Dataset content:

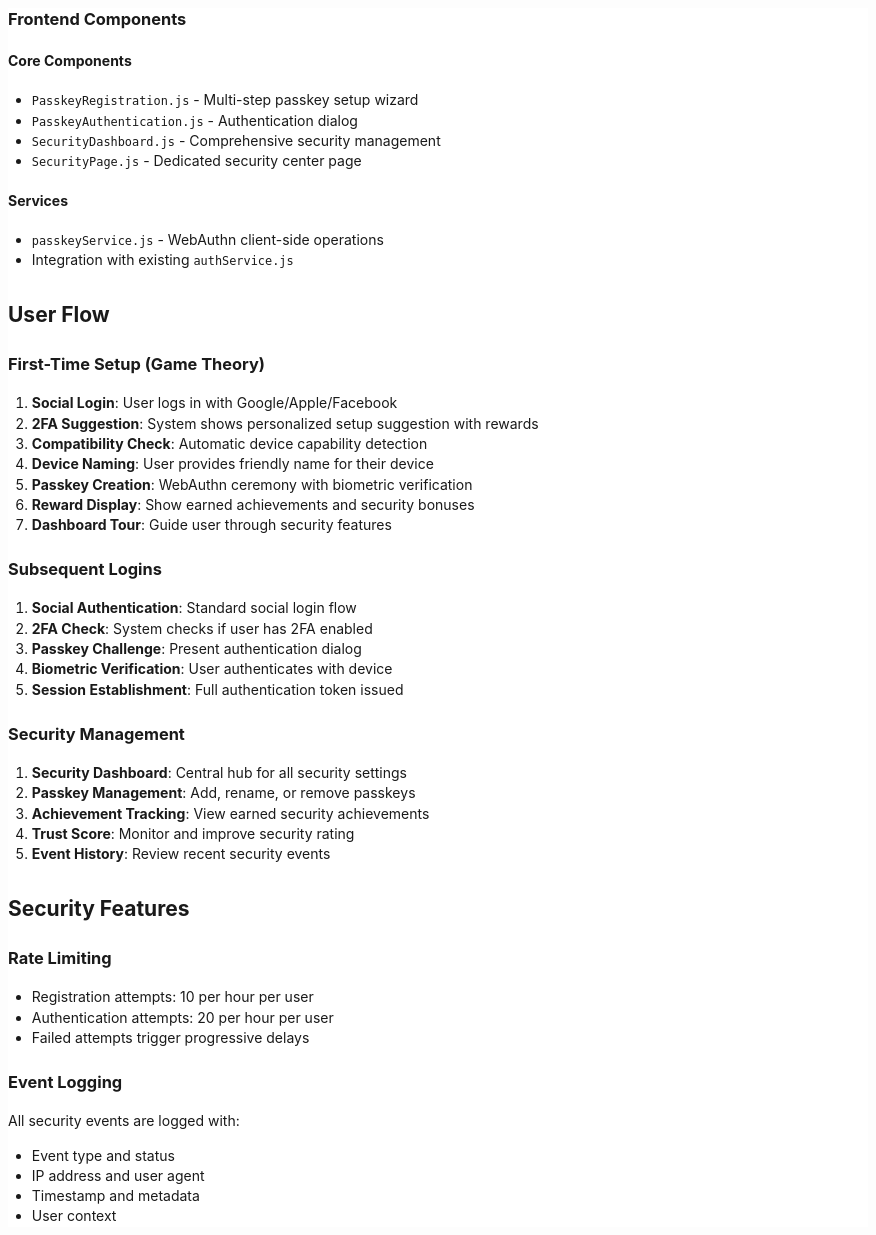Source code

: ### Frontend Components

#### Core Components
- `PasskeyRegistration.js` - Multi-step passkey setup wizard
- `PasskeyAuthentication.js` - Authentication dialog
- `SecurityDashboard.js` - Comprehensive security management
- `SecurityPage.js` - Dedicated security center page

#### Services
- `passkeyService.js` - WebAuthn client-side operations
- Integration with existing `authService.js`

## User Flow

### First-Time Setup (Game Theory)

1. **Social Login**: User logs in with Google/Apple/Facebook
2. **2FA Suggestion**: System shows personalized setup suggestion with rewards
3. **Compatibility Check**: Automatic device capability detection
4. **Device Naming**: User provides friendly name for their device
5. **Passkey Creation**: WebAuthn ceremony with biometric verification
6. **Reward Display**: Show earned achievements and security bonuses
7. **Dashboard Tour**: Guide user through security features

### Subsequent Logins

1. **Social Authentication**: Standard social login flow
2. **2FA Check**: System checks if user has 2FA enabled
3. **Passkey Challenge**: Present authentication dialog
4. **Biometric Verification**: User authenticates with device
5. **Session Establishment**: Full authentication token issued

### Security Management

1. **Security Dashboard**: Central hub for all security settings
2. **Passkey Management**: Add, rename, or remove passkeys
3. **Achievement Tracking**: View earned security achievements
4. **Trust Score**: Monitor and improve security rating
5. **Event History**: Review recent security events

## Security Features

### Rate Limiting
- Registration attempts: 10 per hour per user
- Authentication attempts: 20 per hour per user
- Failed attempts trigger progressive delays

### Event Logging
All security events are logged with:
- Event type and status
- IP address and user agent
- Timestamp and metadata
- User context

Activity:
All that belongs in the answer is the run of lines above from the line containing "passkey setup wizard" through the line containing "All security events", exactly as written.

Task solution:
- `PasskeyRegistration.js` - Multi-step passkey setup wizard
- `PasskeyAuthentication.js` - Authentication dialog
- `SecurityDashboard.js` - Comprehensive security management
- `SecurityPage.js` - Dedicated security center page

#### Services
- `passkeyService.js` - WebAuthn client-side operations
- Integration with existing `authService.js`

## User Flow

### First-Time Setup (Game Theory)

1. **Social Login**: User logs in with Google/Apple/Facebook
2. **2FA Suggestion**: System shows personalized setup suggestion with rewards
3. **Compatibility Check**: Automatic device capability detection
4. **Device Naming**: User provides friendly name for their device
5. **Passkey Creation**: WebAuthn ceremony with biometric verification
6. **Reward Display**: Show earned achievements and security bonuses
7. **Dashboard Tour**: Guide user through security features

### Subsequent Logins

1. **Social Authentication**: Standard social login flow
2. **2FA Check**: System checks if user has 2FA enabled
3. **Passkey Challenge**: Present authentication dialog
4. **Biometric Verification**: User authenticates with device
5. **Session Establishment**: Full authentication token issued

### Security Management

1. **Security Dashboard**: Central hub for all security settings
2. **Passkey Management**: Add, rename, or remove passkeys
3. **Achievement Tracking**: View earned security achievements
4. **Trust Score**: Monitor and improve security rating
5. **Event History**: Review recent security events

## Security Features

### Rate Limiting
- Registration attempts: 10 per hour per user
- Authentication attempts: 20 per hour per user
- Failed attempts trigger progressive delays

### Event Logging
All security events are logged with:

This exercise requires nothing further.